Dans le Pacifique sud, sur l'atoll de Tatakoto en Polynésie française, ce n'est pas un village d'irréductibles gaulois qui résiste mais un corail thermorésistant qui fascine tous les scientifiques ! Pourtant dans cet atoll situé à plus de 1 000 km de l'île principale Tahiti, les conditions sont totalement défavorables à la survie des coraux.

En cause : un lagon semi-fermé, seuls quelques petits canaux sont connectés à l'océan, rendant le brassage de l'eau difficile. Et les variations de températures sont variables et extrêmes, entre 3 et 4°C par jour. Parfois, la température de l'eau maximale peut atteindre les 35°C ! N'importe où ailleurs, le corail aurait blanchi sous l'effet de la chaleur. Mais pas ici..

C'est en tout cas ce que rapportent les scientifiques qui ont mené des expéditions sur cette île du bout du monde. Ces expéditions ont été soutenues par l’UNESCO, le Labex Corail et l’université de la Polynésie française (UPF), en partenariat avec les laboratoires du CRIOBE et de SECOPOL, et 1 OCEAN. Les experts ont constaté que des dizaines d'espèces de coraux prospéraient.

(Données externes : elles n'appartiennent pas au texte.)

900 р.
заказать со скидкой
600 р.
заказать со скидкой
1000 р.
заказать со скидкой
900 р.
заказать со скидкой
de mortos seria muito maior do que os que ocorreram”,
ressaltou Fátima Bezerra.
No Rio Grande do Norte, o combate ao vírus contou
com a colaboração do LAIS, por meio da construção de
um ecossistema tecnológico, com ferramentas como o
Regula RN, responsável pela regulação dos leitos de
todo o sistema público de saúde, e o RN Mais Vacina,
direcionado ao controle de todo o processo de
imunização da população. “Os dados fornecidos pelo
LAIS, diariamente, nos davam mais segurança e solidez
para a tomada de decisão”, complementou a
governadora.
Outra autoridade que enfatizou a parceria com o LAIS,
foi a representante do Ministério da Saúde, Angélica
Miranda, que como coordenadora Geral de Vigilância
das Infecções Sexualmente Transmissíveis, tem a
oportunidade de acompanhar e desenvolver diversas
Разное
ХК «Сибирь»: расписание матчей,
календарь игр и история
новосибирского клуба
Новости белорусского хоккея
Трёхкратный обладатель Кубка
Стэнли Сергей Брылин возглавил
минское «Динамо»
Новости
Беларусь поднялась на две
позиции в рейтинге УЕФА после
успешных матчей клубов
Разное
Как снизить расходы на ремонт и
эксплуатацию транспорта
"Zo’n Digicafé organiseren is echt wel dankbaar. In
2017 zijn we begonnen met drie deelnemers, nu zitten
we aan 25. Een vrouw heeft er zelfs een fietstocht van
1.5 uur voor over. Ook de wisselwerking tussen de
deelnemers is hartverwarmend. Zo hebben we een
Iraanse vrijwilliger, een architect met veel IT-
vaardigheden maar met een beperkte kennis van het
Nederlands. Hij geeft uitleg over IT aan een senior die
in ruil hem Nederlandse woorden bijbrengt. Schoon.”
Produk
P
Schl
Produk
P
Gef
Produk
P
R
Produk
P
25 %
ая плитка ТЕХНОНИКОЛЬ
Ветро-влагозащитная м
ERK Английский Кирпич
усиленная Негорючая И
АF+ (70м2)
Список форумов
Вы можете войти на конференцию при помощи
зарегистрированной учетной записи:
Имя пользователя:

Le but de ces expéditions est de comprendre les mécanismes de résilience des coraux face aux pressions environnementales et notamment le réchauffement climatique. Ces travaux sont menés par Laetitia Hédouin, directrice de recherches au CNRS et spécialiste de l’écologie des récifs coralliens. Elle et son équipe étudient la capacité d'adaptation des coraux dans les milieux extrêmes.
Comme c'est le cas à Tatakoto, où des récifs survivent parfois à moins d'1 m de profondeur. Autre fait étonnant observé : les coraux sensés être les plus résistants sont en réalité les + fragiles, tandis que ceux qui meurent + facilement, survivent bien mieux.

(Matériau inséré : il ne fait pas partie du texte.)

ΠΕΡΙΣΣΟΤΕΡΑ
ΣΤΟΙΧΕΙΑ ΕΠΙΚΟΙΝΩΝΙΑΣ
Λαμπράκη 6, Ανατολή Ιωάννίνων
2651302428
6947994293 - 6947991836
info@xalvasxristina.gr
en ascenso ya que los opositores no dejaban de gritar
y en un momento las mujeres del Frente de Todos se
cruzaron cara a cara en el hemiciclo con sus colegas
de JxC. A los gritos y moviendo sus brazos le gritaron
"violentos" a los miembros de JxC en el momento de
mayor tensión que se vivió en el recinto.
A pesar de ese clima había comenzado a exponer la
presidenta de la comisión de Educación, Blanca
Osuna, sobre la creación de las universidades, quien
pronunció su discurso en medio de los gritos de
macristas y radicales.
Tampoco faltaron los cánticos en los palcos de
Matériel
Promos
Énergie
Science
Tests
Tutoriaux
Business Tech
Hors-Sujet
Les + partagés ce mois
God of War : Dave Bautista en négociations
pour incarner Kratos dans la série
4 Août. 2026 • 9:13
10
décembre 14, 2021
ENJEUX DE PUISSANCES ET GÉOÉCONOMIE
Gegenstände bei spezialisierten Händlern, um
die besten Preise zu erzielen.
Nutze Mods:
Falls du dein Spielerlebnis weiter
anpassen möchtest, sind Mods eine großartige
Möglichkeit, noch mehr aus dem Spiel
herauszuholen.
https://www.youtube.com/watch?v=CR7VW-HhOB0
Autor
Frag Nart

Les Acropora survivent en grand nombre dans l'atoll alors qu'ils sont habituellement la première espèce à blanchir car elle est fine et ramifiée. Alors que les Pocillopora - dont la structure dense en forme de chou-fleur leur confère une certaine robustesse - ont beaucoup plus souffert et moins résisté au dernier épisode de chaleur intense.
Cette particularité enregistrée par les chercheurs renforcent les données d'autres études menées à Palau, où des Acropola subissant une forte variabilité thermique quotidienne survivent mieux que la même espèce vivant dans des zones plus stables. Les experts pensent que l'exposition fréquente à des changements de température permet au corail de se renforcer et de s'adapter pour survivre.

Depuis 2021, les scientifiques en mission tentent de savoir si cette adaptation est temporaire et contextuelle ou si elle est ancrée dans le temps et génétiquement transmissible sur plusieurs génération. Pour le savoir, les experts ont prélevés des boutures de ces "supercoraux" de Tatakoto pour les réimplanter à Moorea (l'île soeur de Tahiti).
L'environnement de cette dernière est beaucoup plus classique. Les chercheurs souhaitent observer le comportement des coraux en dehors de leur habitat d'origine. Il ne reste qu'à patienter pour savoir si ces coraux vont résister à cette migration imposée. Si tel est le cas, Tatakoto deviendrait alors une source d'espèces thermorésistantes qui pourraient restaurer des récifs morts du monde entier !

Ailleurs dans le monde, d'autres coraux présentent également une belle résistance à la variation des températures : dans le Golfe d'Aqaba notamment. Dans les eaux plus profondes (entre 30 et 60 m) là aussi des coraux survivent très bien notamment dans la région des Caraïbes ou encore la Grande Barrière de corail en Australie.